Giovanni 12:32 Io, quando sarò elevato da terra, attirerò tutti a me».
Il v. 20 introduce dei personaggi appartenenti al mondo dei pagani, i Greci, la cui presenza era molto diffusa in Palestina, a seguito delle conquiste di Alessandro Magno e la colonizzazione che questa subì nel tempo, di cui i due Libri dei Maccabei danno testimonianza. Gli stessi nomi dei due discepoli, Filippo e Andrea, ai quali si rivolgono i Greci, portano nomi greci, a riprova di come la cultura greca fosse penetrata a fondo in tutta la Palestina. Essi erano di Betsaida posta a circa una decina di Km dal confine con la Decapoli e forse per questo conoscevano il greco. La stessa scritta posta da Pilato sulla croce di Gesù era riprodotta anche in lingua greca. Lo storico ebreo Flavio Giuseppe scrisse le sue opere in lingua greca, e il Nuovo testamento stesso è stato scritto in greco, per la grande diffusione che questa lingua aveva nell'uso quotidiano. Anche la chiesa, nei primi quattro secoli parlava e scriveva in greco. Sarà soltanto verso la fine del IV secolo, sotto l'impulso di papa Damaso I, che la chiesa occidentale introdusse nella liturgia il latino e tradusse tutta la Bibbia in latino, opera questa che lo stesso papa Damaso commissionò a San Girolamo.

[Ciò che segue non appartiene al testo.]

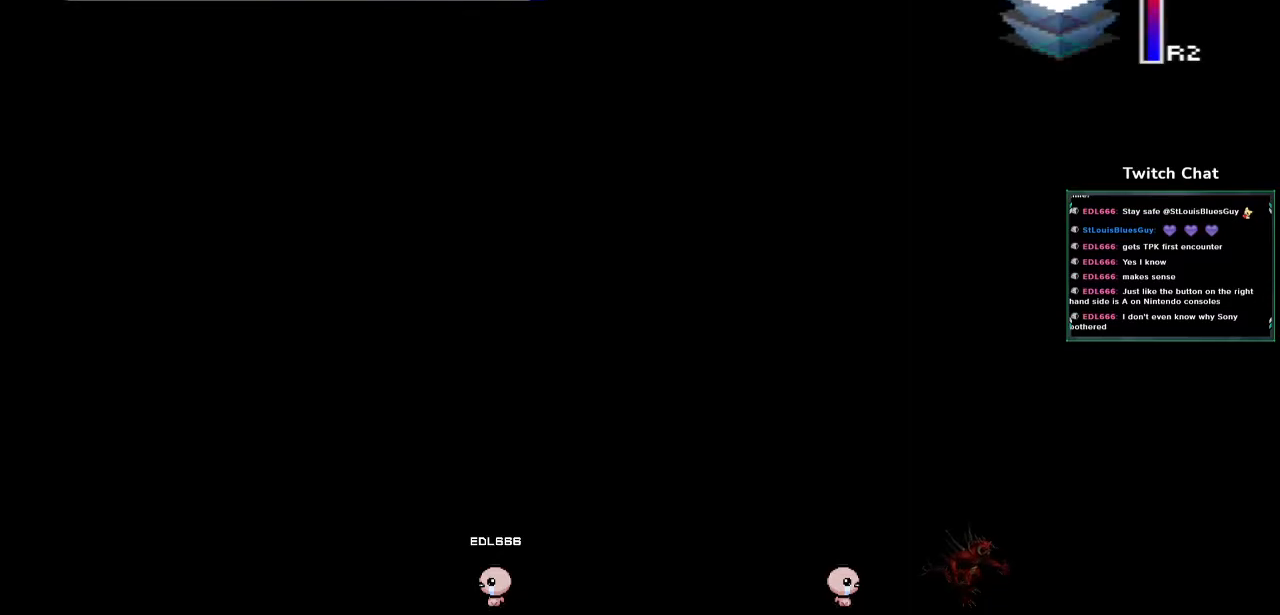
Gameplay with a controller (PlayStation layout); each line is a JSON object with the inputs held at the frame after it (dt_ms = milliseconds from this image to that frame). "events" lists button and stick changes between this image and that frame as [ms after this image, input, new state], when the widget could be followed in between.
{"dt_ms": 500, "buttons": [], "left_stick": "center", "right_stick": "center", "events": []}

Ma chi erano questi Greci? A quale categoria di persone appartenevano? Sappiamo che a seguito delle conquiste di Alessandro Magno, la lingua e la cultura greca si diffusero ovunque dando origine al grande fenomeno dell'ellenismo, cioè l'assimilazione delle popolazioni conquistate agli usi, ai costumi, al modo di vivere, alla cultura e alla lingua greca. All'interno della Bibbia il termine “ellenista” (Ellēnistēs) designa gli ebrei della diaspora di lingua e cultura greca, religiosamente meno rigidi nella pratica della Torah rispetto ai loro correligionari della Palestina e più aperti al mondo pagano presso il quale vivevano. Ma qui, in Gv 12,20, il termine greco per designare questa categoria di persone è “Ellenēs” (Greci). Nel Nuovo Testamento il termine, in senso lato, viene esteso al mondo pagano ed indica in genere il non ebreo. Considerata tuttavia la precisione storica con cui Giovanni racconta il suo Vangelo, questi Greci dovevano essere realmente tali. Questi Greci, dunque, appartenenti al mondo pagano, “erano saliti (a Gerusalemme) per il culto durante la festa”. Essi dunque, pur pagani, partecipavano al culto giudaico. Si tratta di una categoria di persone che erano definite dai giudei come i “timorati di Dio”.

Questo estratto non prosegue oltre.